I used to run half marathons and work out nearly every day. Now I feel faint after walking just a mile or I get overheated. Working out is just not an option for me at the moment. I’m too weak and fatigued for pushups. Whenever I try and do any kind of cardio, weights, or even strengthening exercises, my heart rate speeds up too fast and palpitates so hard that I feel it might beat out of my chest. If that doesn’t happen, I get such a bad head rush or headache that I feel I might faint. I’ve been told exercise overall helps to manage the symptoms, but once you hit a point where it’s hard to exercise, it can actually make symptoms worse.

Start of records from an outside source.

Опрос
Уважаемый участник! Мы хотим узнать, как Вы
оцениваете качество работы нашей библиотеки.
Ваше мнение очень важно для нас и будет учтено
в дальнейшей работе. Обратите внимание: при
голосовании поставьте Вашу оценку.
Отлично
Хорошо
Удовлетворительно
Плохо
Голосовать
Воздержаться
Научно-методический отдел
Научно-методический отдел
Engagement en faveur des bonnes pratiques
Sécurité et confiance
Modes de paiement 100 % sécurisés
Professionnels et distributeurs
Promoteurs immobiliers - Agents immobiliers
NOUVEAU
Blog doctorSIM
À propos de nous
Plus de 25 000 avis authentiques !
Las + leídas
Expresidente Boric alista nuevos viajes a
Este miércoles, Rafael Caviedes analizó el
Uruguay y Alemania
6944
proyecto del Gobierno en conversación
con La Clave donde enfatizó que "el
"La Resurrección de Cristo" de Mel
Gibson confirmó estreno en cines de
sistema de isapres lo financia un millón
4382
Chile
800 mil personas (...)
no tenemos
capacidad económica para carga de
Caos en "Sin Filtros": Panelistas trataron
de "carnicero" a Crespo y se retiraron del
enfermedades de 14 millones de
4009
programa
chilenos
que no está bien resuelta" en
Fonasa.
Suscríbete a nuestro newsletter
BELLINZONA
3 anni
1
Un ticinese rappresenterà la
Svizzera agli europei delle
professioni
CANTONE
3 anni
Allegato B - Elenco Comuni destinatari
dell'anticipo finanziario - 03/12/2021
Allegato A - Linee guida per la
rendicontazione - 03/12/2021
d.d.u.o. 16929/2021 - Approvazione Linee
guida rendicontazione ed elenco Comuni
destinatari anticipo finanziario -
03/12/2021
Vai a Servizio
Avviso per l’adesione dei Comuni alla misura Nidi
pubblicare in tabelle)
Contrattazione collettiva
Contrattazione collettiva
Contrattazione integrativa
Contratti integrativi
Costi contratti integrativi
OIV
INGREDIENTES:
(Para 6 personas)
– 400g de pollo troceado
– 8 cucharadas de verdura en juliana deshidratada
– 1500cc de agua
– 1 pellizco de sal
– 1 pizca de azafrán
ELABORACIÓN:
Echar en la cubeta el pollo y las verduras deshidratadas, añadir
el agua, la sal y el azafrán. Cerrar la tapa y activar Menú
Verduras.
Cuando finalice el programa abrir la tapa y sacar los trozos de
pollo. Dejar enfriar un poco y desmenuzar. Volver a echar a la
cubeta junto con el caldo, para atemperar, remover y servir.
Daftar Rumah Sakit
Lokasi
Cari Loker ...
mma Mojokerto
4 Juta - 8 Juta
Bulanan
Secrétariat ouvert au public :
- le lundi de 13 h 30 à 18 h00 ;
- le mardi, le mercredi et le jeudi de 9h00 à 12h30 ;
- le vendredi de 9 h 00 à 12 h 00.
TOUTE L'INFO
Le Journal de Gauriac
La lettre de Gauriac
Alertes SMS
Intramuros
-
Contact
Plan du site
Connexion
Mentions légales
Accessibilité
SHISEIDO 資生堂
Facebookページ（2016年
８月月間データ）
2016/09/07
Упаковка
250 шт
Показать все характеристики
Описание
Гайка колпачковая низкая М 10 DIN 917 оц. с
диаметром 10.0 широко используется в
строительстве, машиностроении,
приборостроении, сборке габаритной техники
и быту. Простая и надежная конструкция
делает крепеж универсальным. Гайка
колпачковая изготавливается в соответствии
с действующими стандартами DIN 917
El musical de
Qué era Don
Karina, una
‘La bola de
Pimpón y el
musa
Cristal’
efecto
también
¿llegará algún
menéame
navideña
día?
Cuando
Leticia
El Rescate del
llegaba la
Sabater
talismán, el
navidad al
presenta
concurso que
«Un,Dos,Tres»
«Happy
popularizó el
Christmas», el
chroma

Failure to Regulate Body Temperature.
I get hot and cold really easily. I can get goosebumps when it’s 70 degrees out and I get overheated and feel faint even after sitting in a warm car for just a few minutes. I can’t be outside for too long in the summer heat, especially if there’s a lot of standing involved. This makes outside concerts, social events with friends, and barbecues without ample seating very difficult for me.
Not all patients with POTS struggle with the daily symptoms I experience, namely the brain fog, migraines, dizziness/pre-syncope, fainting, inability to exercise and failure to regulate body temperature. Fainting, for example, is only experienced by 30 percent of patients with POTS. I’m one of those “lucky” 30 percent, but it doesn’t mean you don’t have POTS if you’re not fainting.
Often, dysautonomia is linked to an underlying cause. There is no cure or standard method of treatment for all POTS patients. However, figuring out if there is something else going on and then treating that can help lessen the POTS symptoms.
I have been on medical leave from work for weeks. Soon I will be dropping down from a full-time employee to a part time contractor. I haven’t driven in over a month. I’ve started a couple new medications, but still have yet to find relief from my symptoms.